Your objective:
Return verbatim the line containing "thumb cmc: (72, 114)" together with all lines that follow it, through the end of the records.

Data extract:
*** Begin section ***

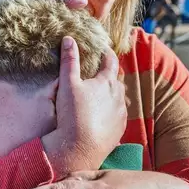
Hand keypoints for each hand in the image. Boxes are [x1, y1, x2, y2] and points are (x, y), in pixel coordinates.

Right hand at [41, 37, 126, 178]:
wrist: (78, 149)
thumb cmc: (72, 114)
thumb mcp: (67, 84)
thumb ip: (69, 60)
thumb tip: (69, 39)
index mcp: (107, 82)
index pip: (111, 61)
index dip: (107, 53)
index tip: (103, 49)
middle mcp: (119, 96)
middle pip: (116, 80)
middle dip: (108, 75)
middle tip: (98, 73)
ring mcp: (121, 114)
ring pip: (118, 99)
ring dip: (110, 95)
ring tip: (98, 96)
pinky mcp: (119, 130)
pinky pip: (117, 116)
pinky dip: (111, 112)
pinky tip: (100, 116)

*** End section ***

Task output:
thumb cmc: (72, 114)
thumb mcp: (67, 84)
thumb ip: (69, 60)
thumb tip: (69, 39)
index mcp: (107, 82)
index pip: (111, 61)
index dip: (107, 53)
index tip: (103, 49)
middle mcp: (119, 96)
middle pip: (116, 80)
middle dip: (108, 75)
middle tip: (98, 73)
ring mcp: (121, 114)
ring pip: (118, 99)
ring dip: (110, 95)
ring tip: (98, 96)
pinky mcp: (119, 130)
pinky pip: (117, 116)
pinky dip: (111, 112)
pinky tip: (100, 116)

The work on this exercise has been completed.